■ INPUT DATA ■

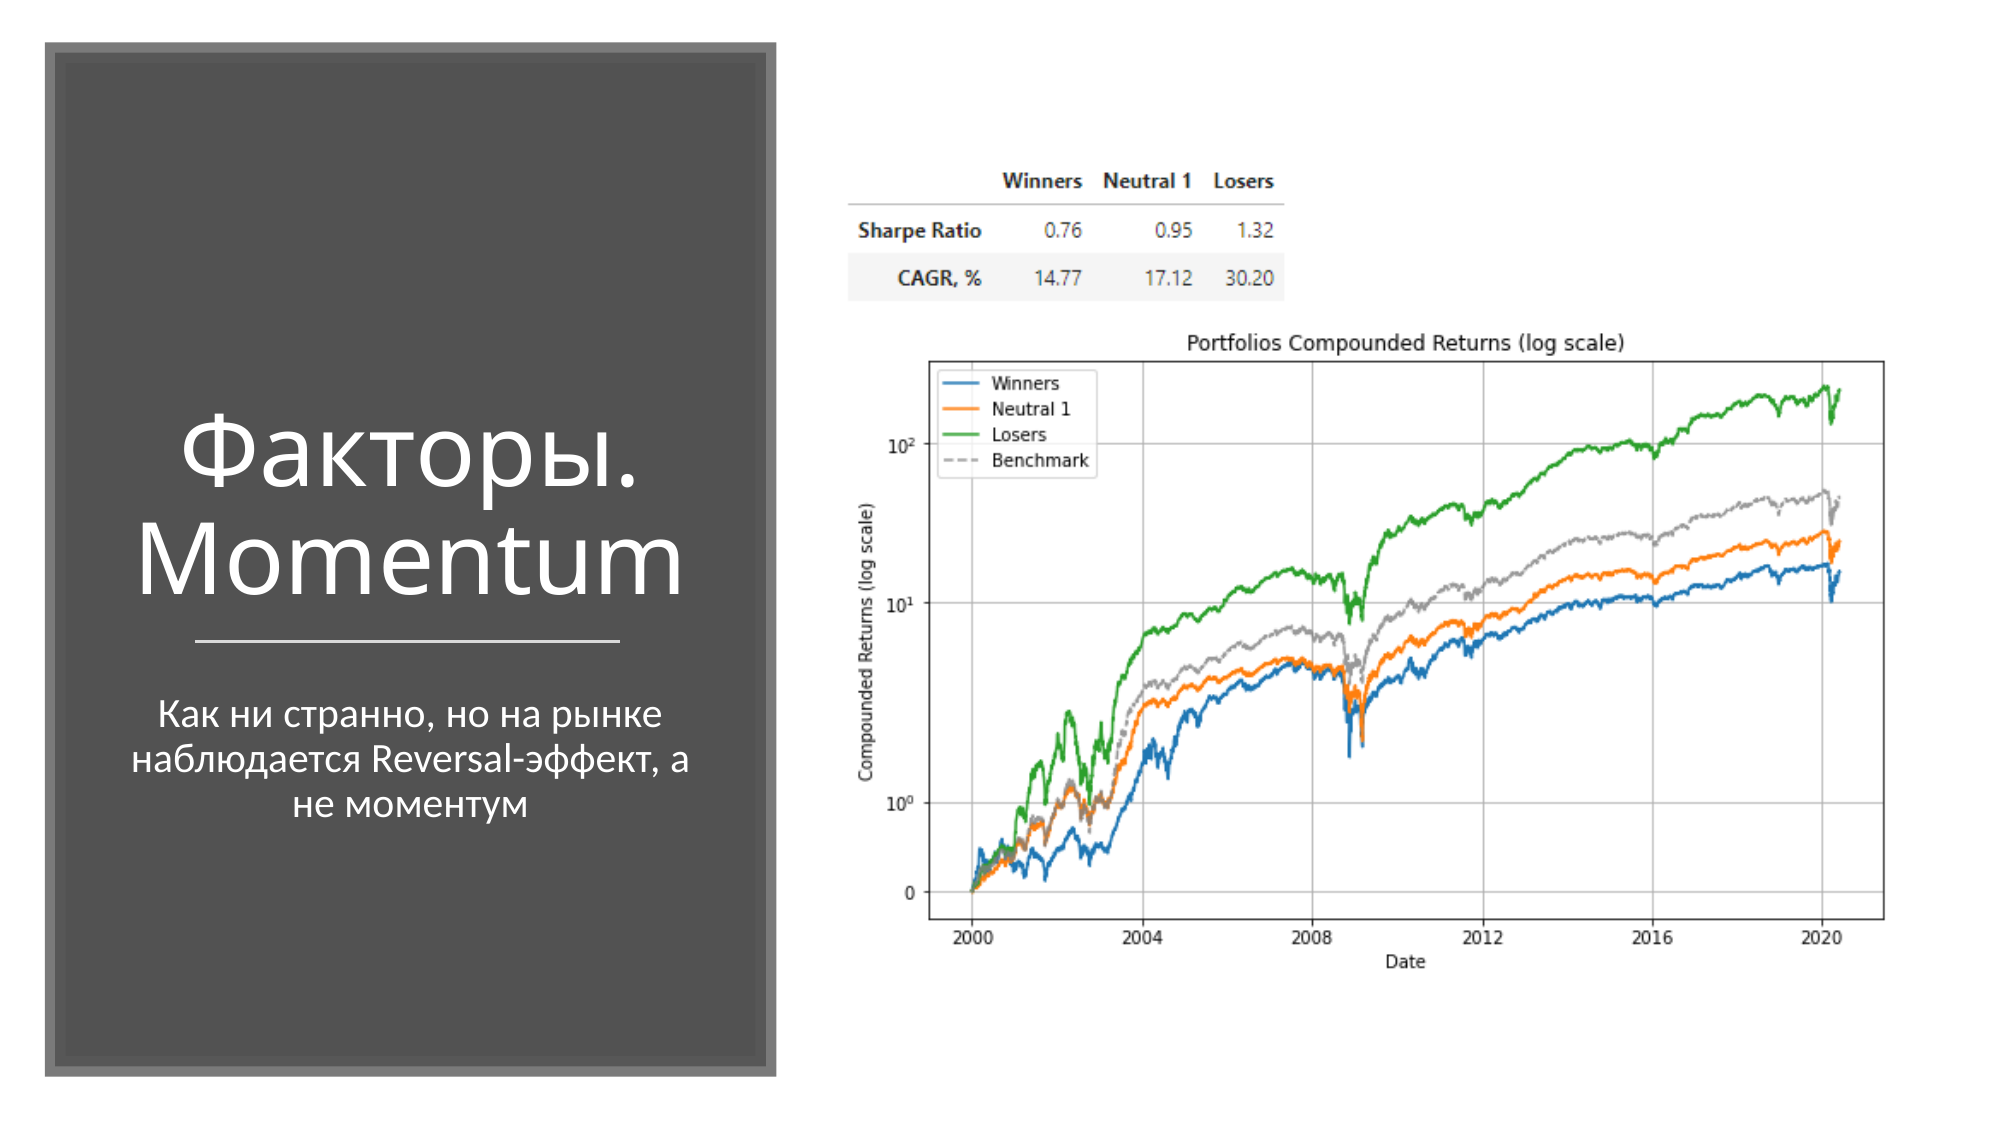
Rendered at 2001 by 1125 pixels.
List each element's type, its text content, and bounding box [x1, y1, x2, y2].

list Как ни странно, но на рынке наблюдается Reversal-эффект, а не моментум [110, 684, 711, 935]
text_box [54, 52, 767, 1067]
picture [845, 149, 1921, 977]
title Факторы. Momentum [110, 149, 711, 624]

■ DIRECTIONS FOR THIS TASK ■
Only the pictures are to be omitted; restate everything else above exactly.

■ WRITTEN SOLUTION ■
Rendered at 2001 by 1125 pixels.
List each element's type, its text content, and bounding box [x1, y1, x2, y2].

list Как ни странно, но на рынке наблюдается Reversal-эффект, а не моментум [110, 684, 711, 935]
text_box [54, 52, 767, 1067]
picture [845, 149, 1921, 977]
title Факторы. Momentum [110, 149, 711, 624]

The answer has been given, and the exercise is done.